Text extract.
---*---
I'd tuck all the stuff at the bottom into a main function. You don't necessarily always want all of that running simply because you loaded the file.

For the sake of efficiency, instead of constantly creating new field copies every generation, a common trick is to create two right at the start, then swap them every generation.

The way I do it is one field is the write_field and one is the read_field. As the names suggest, all writes happen to the write_field, and all reads from read_field. After each "tick", you simply swap them; read_field becomes the new write_field and write_field becomes read_field. This saves you from the expensive deepcopy call once per tick.

You can do this swap quite simply in Python:

write_field, read_field = read_field, write_field

Question 4

You forgot to mention the pythonic way of doing a swap: write_field, read_field = read_field, write_field.

Question 5

@MarkRansom Added. Thank you.

Question 6

Thanks for all your great suggestions! I have implemented them. When it comes to the read_field and write_field suggestion, I have changed the update_field function to accept two arguments (both fields) and added an else condition in order to copy the read_field value in case there are 2 neighbours (and thus no update). With that, the swap works correctly in the for loop. Was this the way how you meant it?

Question 7

@p.vitzliputzli That sounds about right. If you can read C to any extent, you can see my first C program here, which was the GoL, and implements that technique. You can see that I'm holding both arrays in a World struct at the top.

Question 8

Actually, I'm realizing now that I'm doing it a kind of dumb way there and doing a copy from the one array to the other instead of swapping. Idk why I did it that way. Ffs younger self.

Question 9

Comment 1

There is no need to have a special case for printing Generation 0.

Just let your range start from 0 and print before you update.
---*---
Written problem 1. According to the thread, what expensive call does swapping the read and write fields avoid once per tick?
Written problem 2. Reproduce the thread word for word from "For the sake" to "them every generation.".
---*---
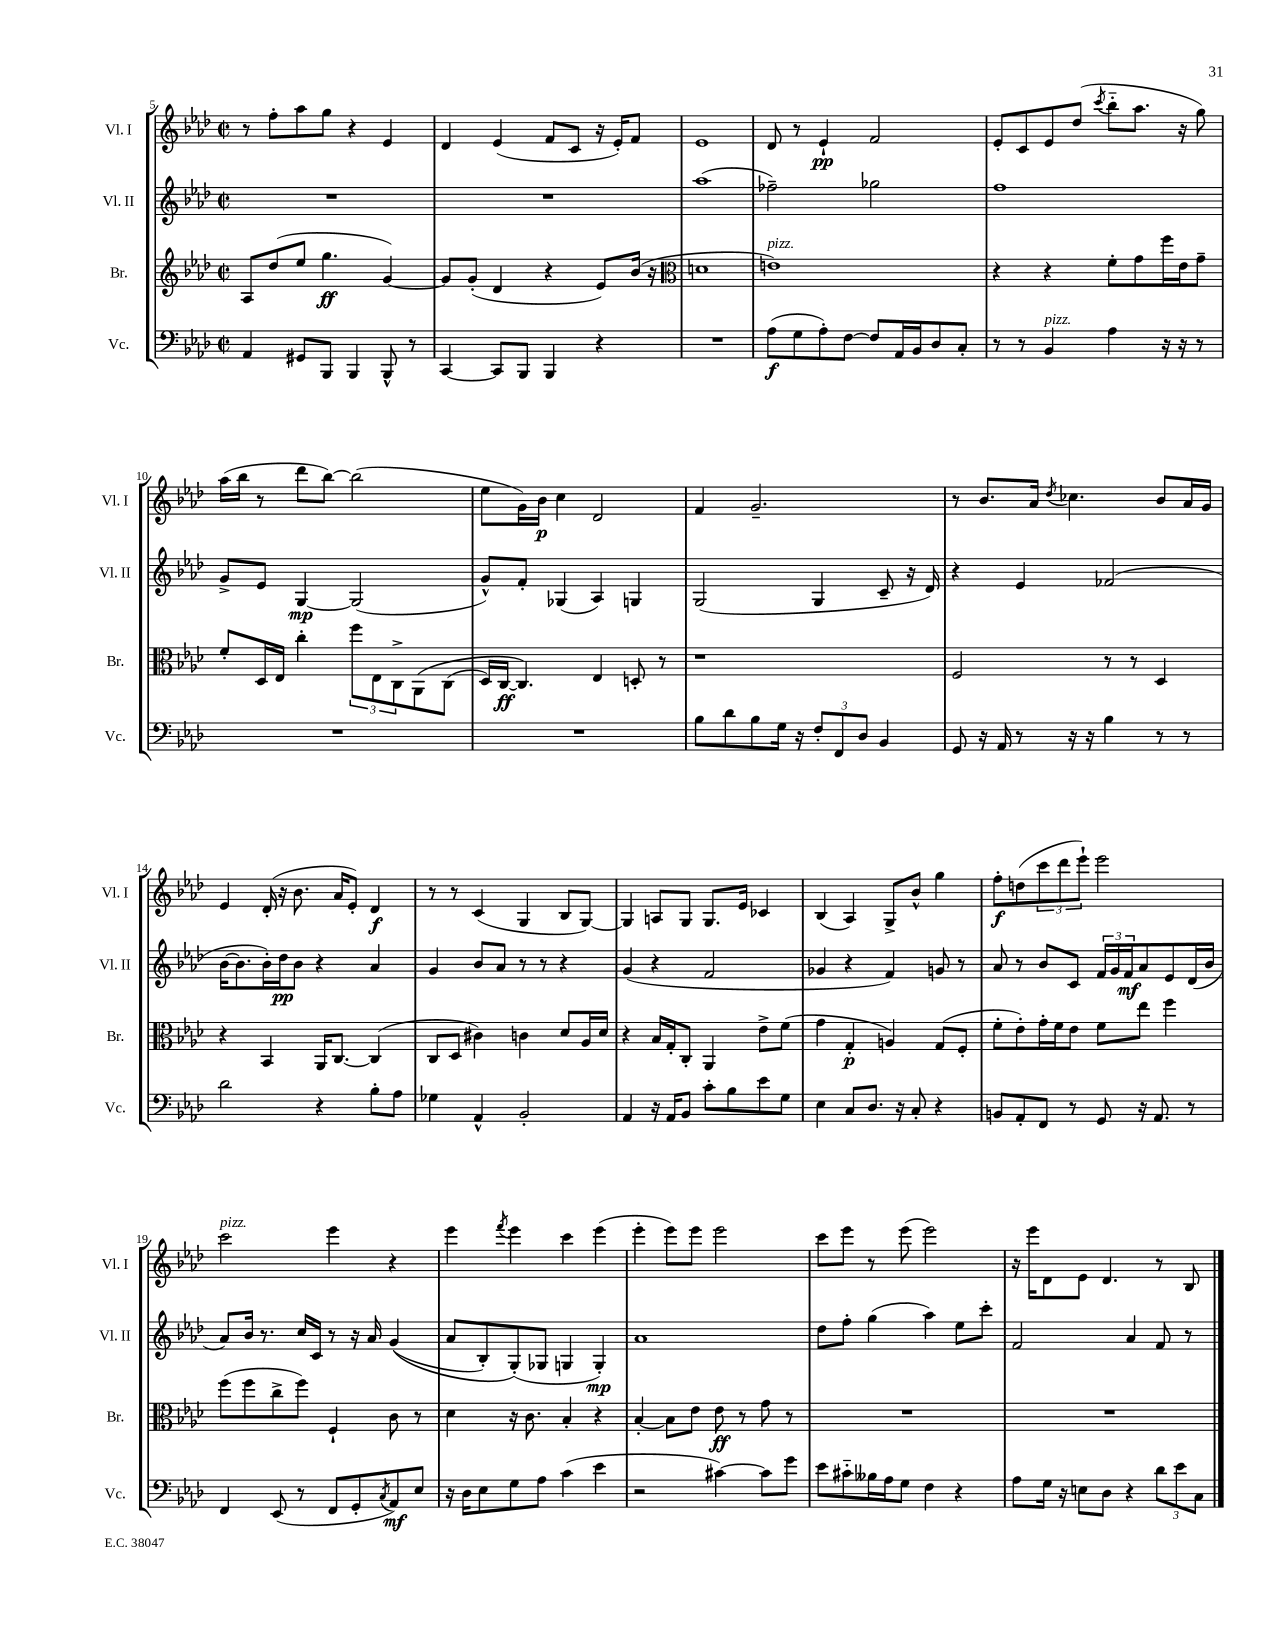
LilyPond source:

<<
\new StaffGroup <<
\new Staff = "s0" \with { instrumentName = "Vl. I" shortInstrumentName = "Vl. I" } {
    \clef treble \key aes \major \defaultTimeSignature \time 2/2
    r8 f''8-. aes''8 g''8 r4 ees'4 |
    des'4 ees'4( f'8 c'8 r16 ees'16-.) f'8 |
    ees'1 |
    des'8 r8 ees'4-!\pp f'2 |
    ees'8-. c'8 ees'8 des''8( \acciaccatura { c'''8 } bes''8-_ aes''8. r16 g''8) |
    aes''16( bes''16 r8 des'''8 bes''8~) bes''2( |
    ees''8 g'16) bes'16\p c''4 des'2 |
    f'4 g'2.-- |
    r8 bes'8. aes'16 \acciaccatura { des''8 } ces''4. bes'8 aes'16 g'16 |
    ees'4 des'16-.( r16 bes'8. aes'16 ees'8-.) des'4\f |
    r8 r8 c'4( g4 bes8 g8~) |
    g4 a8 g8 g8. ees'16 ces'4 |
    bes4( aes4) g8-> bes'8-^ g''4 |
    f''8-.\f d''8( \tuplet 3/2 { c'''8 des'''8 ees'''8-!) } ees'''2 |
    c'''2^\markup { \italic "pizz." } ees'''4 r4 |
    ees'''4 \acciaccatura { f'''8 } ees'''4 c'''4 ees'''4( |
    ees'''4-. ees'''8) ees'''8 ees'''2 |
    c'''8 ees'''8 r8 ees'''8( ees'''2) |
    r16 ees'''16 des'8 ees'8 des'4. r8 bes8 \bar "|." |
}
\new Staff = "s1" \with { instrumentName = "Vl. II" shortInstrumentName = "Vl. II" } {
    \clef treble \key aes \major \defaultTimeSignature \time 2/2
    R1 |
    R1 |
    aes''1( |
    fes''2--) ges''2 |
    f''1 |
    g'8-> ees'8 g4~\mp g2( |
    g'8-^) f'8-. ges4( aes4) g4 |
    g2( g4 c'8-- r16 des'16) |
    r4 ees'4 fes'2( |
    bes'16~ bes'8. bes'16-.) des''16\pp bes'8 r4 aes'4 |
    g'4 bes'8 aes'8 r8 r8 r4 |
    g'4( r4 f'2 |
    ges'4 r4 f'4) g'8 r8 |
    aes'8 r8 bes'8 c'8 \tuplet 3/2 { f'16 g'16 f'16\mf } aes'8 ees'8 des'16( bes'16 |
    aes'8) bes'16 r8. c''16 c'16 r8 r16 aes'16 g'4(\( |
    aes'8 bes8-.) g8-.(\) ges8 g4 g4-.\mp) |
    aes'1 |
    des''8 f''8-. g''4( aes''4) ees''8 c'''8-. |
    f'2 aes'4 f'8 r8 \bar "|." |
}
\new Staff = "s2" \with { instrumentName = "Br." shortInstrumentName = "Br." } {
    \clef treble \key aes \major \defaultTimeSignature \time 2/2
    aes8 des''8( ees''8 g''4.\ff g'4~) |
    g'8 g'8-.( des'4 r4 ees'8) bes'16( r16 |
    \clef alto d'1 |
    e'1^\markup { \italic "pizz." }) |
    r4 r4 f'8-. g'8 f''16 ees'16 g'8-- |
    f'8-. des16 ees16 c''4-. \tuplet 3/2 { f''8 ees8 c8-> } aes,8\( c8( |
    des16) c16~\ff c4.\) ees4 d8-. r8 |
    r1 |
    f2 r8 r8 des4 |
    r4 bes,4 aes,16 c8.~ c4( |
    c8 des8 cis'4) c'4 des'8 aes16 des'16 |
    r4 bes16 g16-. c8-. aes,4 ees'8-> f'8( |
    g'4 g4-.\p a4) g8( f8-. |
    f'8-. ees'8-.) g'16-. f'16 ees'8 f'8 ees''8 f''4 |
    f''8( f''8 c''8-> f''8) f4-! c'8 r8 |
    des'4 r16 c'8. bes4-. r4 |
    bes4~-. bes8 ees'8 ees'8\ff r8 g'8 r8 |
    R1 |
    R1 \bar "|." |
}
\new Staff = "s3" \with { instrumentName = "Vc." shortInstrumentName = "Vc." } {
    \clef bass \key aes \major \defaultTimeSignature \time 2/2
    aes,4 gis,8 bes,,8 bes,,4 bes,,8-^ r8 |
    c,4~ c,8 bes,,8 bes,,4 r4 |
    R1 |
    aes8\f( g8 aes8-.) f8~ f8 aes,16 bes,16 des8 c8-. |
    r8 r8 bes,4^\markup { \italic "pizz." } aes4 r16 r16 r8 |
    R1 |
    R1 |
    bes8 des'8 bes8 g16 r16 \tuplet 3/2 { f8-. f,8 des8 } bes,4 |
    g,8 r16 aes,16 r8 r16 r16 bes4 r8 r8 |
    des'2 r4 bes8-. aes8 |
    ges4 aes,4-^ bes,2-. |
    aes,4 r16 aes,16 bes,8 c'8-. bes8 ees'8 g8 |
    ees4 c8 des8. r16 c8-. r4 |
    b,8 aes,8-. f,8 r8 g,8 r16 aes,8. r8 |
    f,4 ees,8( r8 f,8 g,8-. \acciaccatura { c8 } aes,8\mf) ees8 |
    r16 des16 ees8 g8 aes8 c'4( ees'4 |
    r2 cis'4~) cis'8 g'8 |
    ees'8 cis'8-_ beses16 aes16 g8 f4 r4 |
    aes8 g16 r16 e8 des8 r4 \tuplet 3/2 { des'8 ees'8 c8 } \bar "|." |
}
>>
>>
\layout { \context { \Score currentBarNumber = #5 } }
---*---
Worked answer 1. The deepcopy call.

Worked answer 2.
For the sake of efficiency, instead of constantly creating new field copies every generation, a common trick is to create two right at the start, then swap them every generation.